> _TASK TO CARRY OUT_
Update the data below by changing every "series" to "dataset" and keeping everything else the same. Leave the pictures out of your version.

Chart understanding data:
● ● ● ● ● ● ●
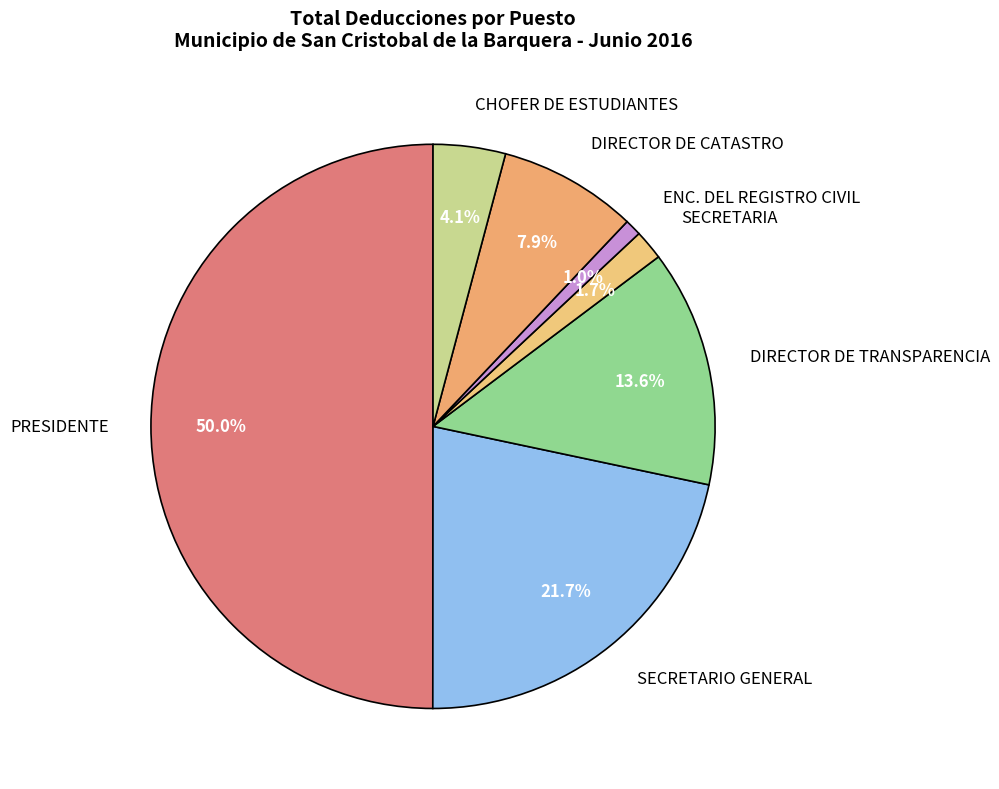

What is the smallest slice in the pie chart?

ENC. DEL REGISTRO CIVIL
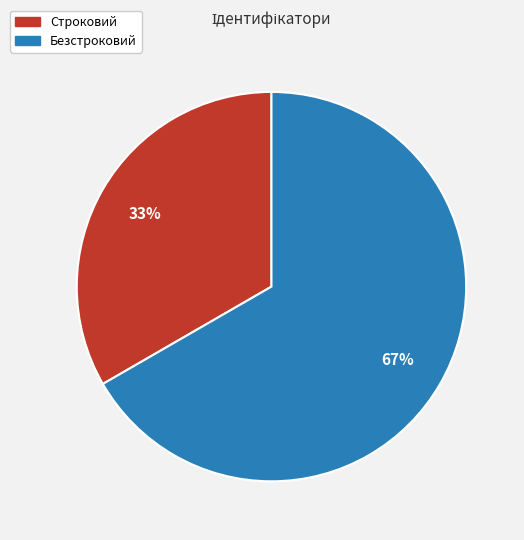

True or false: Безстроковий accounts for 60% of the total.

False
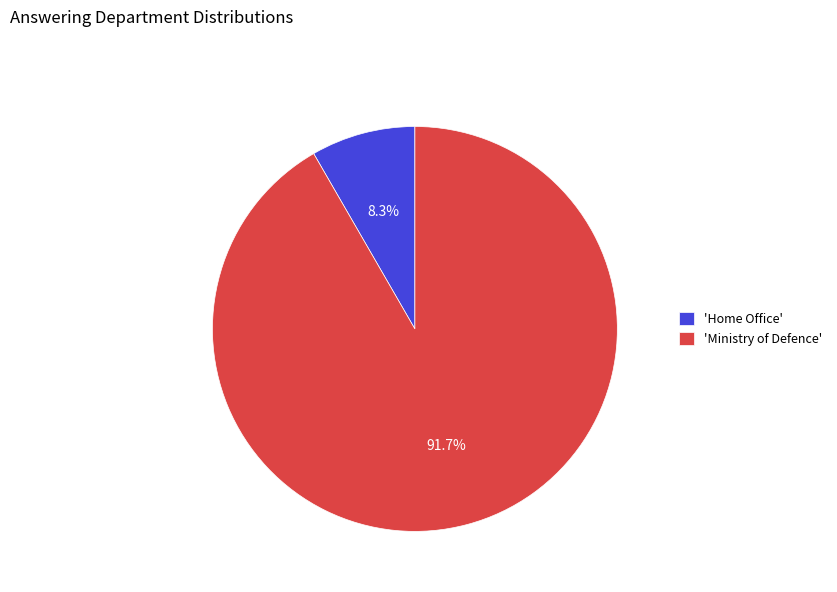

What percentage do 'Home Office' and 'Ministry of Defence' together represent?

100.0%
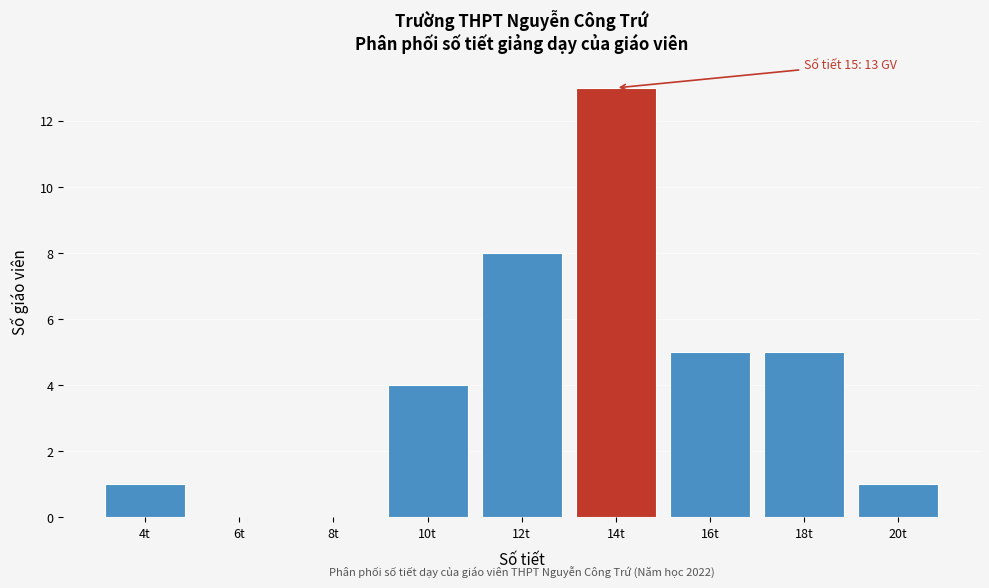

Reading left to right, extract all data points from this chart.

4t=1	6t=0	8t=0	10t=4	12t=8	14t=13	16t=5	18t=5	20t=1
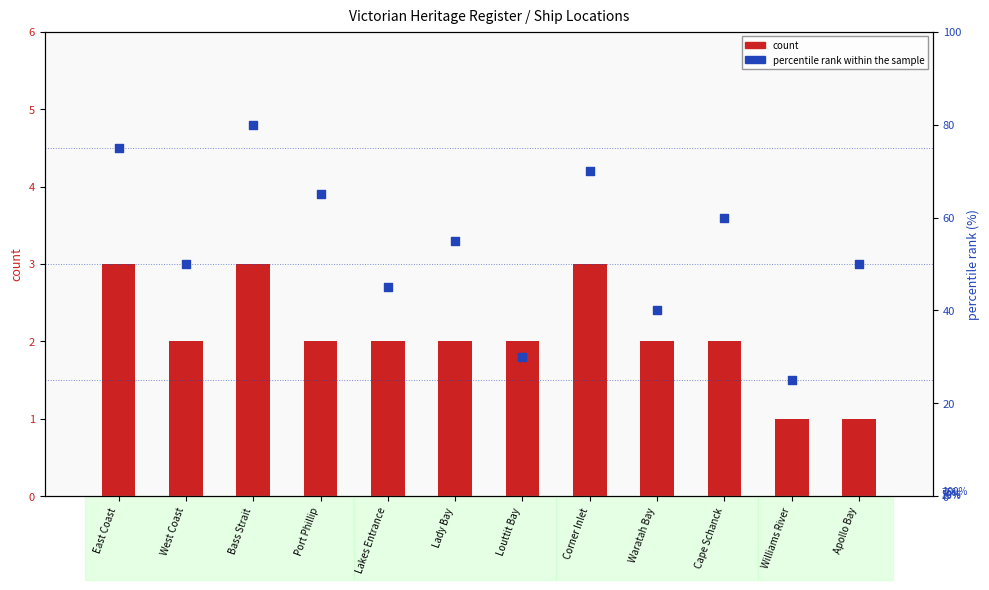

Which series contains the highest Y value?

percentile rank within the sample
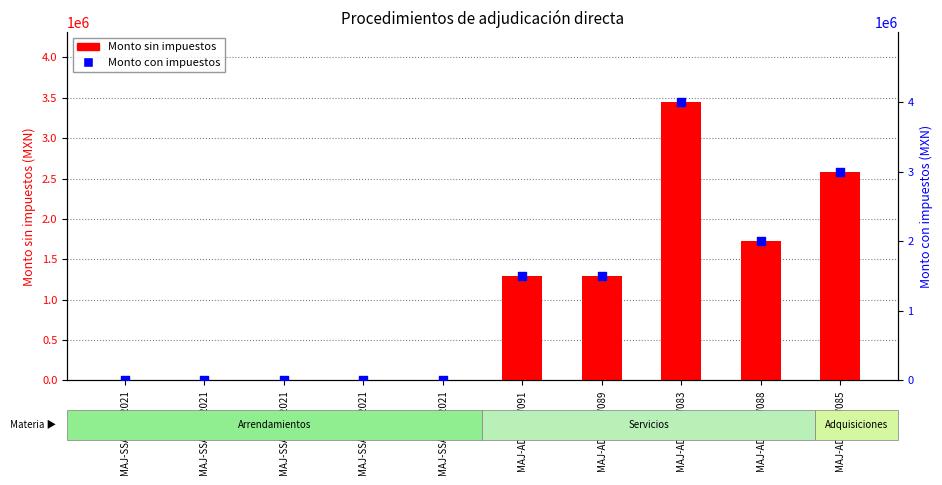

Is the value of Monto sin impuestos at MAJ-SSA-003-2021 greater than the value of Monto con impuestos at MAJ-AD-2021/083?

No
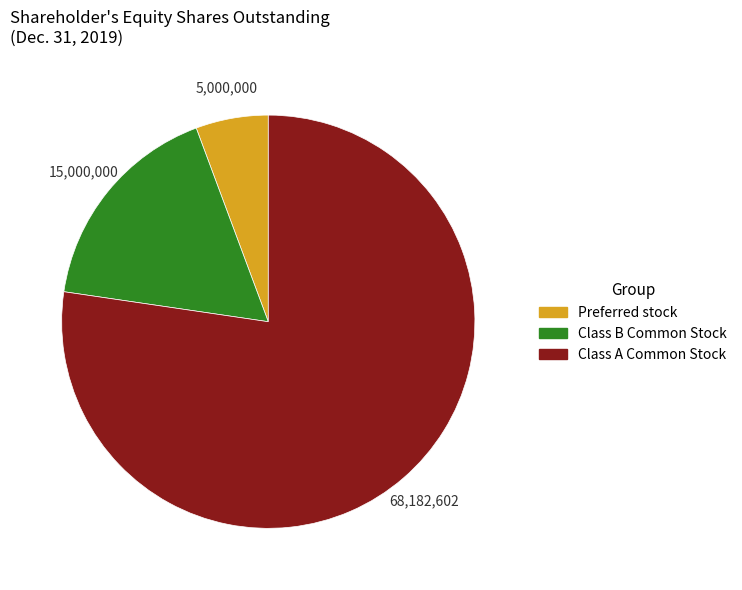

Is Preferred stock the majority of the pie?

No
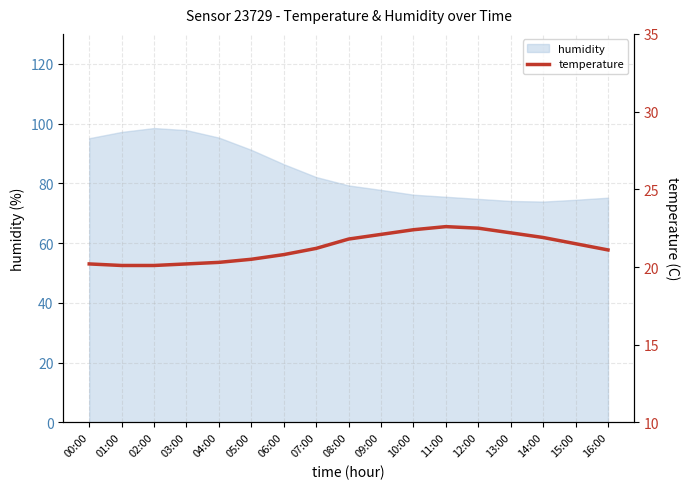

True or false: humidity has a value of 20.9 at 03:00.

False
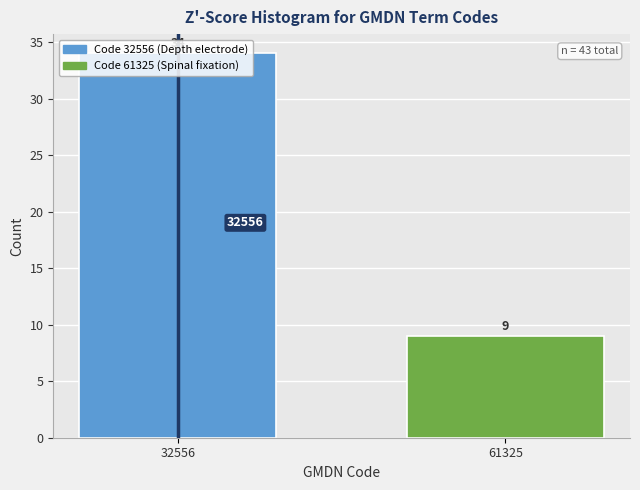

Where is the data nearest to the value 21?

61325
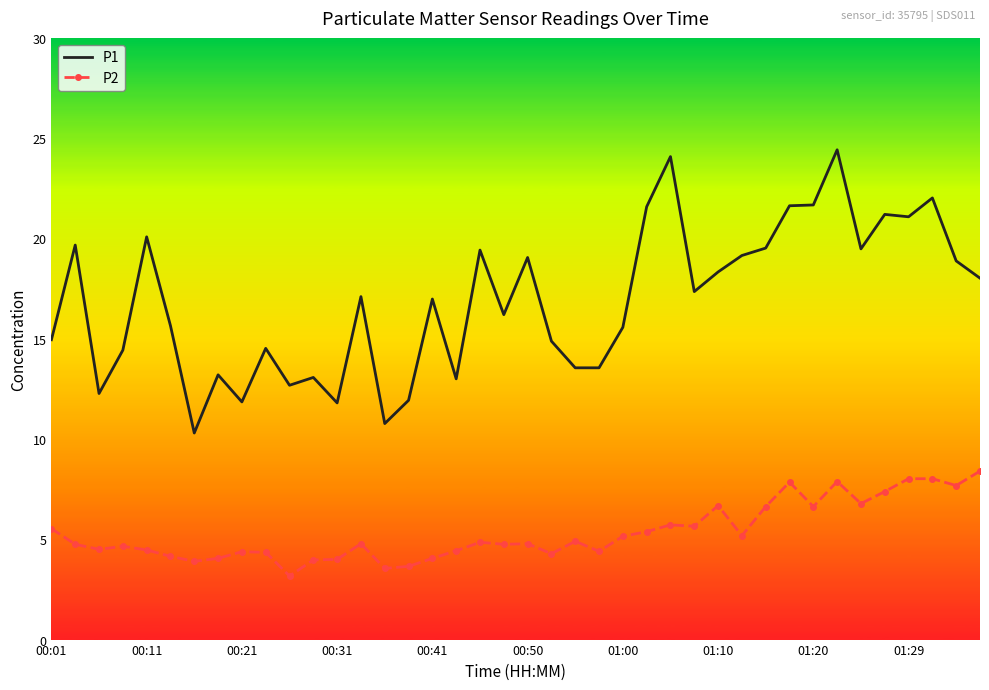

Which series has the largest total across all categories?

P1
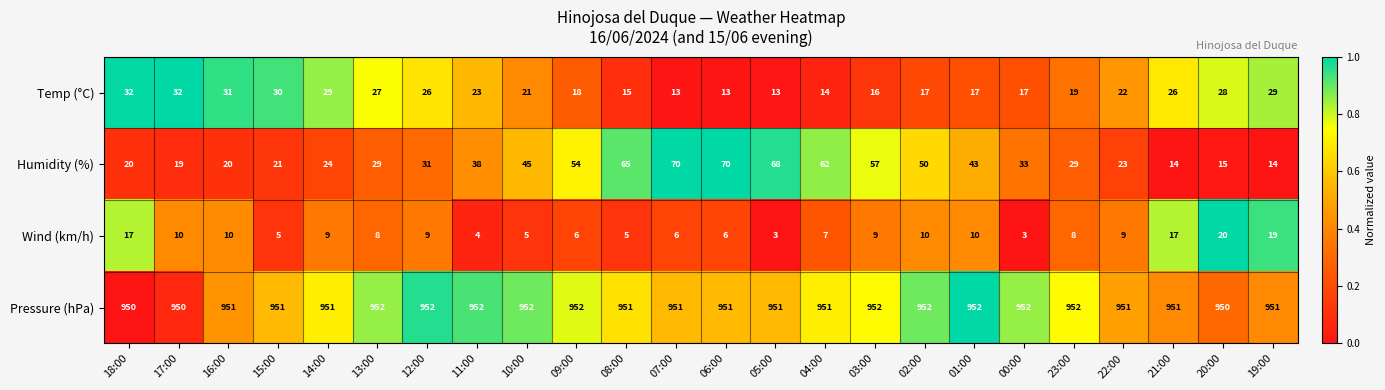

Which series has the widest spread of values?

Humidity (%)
● ● ● ● ● ● ●
> _WRITTEN REPLY_
What is the smallest slice in the pie chart?

ENC. DEL REGISTRO CIVIL

True or false: Безстроковий accounts for 60% of the total.

False

What percentage do 'Home Office' and 'Ministry of Defence' together represent?

100.0%

Reading left to right, extract all data points from this chart.

4t=1	6t=0	8t=0	10t=4	12t=8	14t=13	16t=5	18t=5	20t=1

Which dataset contains the highest Y value?

percentile rank within the sample

Is the value of Monto sin impuestos at MAJ-SSA-003-2021 greater than the value of Monto con impuestos at MAJ-AD-2021/083?

No

Is Preferred stock the majority of the pie?

No

True or false: humidity has a value of 20.9 at 03:00.

False

Where is the data nearest to the value 21?

61325

Which dataset has the largest total across all categories?

P1

Which dataset has the widest spread of values?

Humidity (%)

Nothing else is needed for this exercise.